Task instructions = Each record must be copied in full and unchanged; any image it holds is excluded.

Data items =

···

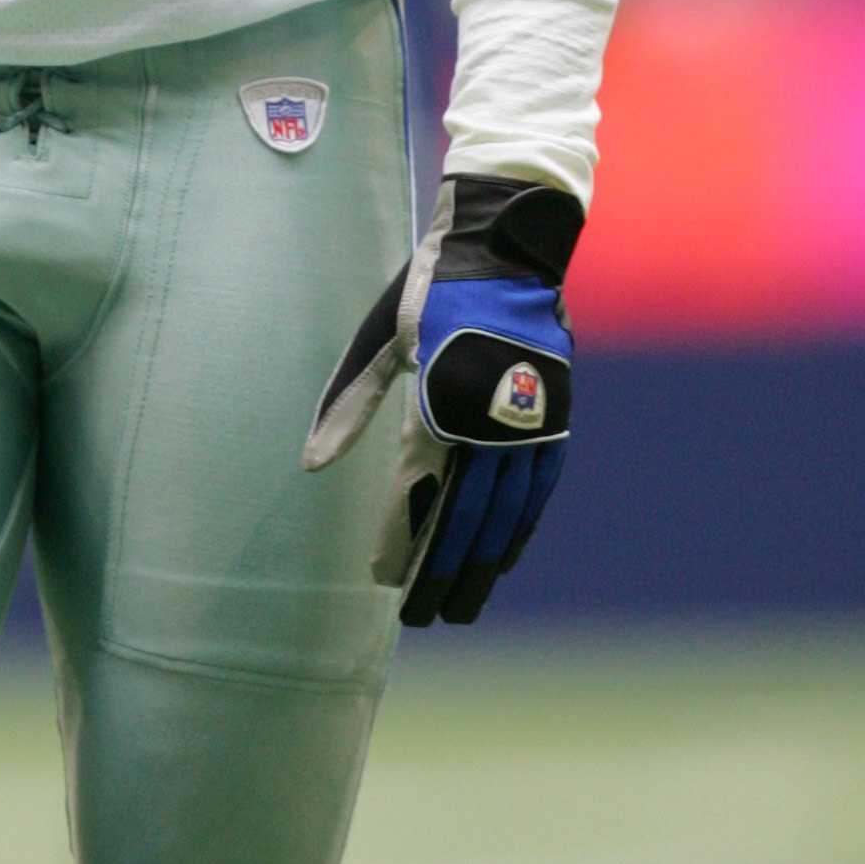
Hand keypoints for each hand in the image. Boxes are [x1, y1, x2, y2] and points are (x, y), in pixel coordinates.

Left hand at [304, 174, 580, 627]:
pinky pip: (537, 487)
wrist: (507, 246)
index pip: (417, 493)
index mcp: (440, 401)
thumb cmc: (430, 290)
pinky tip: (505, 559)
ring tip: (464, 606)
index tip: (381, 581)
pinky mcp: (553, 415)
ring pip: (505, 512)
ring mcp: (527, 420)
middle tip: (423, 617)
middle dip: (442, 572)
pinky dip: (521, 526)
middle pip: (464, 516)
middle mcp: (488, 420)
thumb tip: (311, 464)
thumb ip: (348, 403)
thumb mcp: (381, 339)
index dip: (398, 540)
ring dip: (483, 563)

···

Exercise result =
Hand keypoints for each hand in the image. Boxes are [x1, y1, x2, y2] and points are (x, y), in pixel coordinates.

Left hand at [304, 174, 580, 627]:
pinky pip: (537, 487)
wrist: (507, 246)
index pip: (417, 493)
index mcp: (440, 401)
thumb cmc: (430, 290)
pinky tip: (505, 559)
ring tip: (464, 606)
index tip: (381, 581)
pinky mcp: (553, 415)
ring pip: (505, 512)
ring mcp: (527, 420)
middle tip: (423, 617)
middle dip: (442, 572)
pinky dip: (521, 526)
middle pip: (464, 516)
middle mcp: (488, 420)
thumb tip: (311, 464)
thumb ip: (348, 403)
thumb mcp: (381, 339)
index dip: (398, 540)
ring dip: (483, 563)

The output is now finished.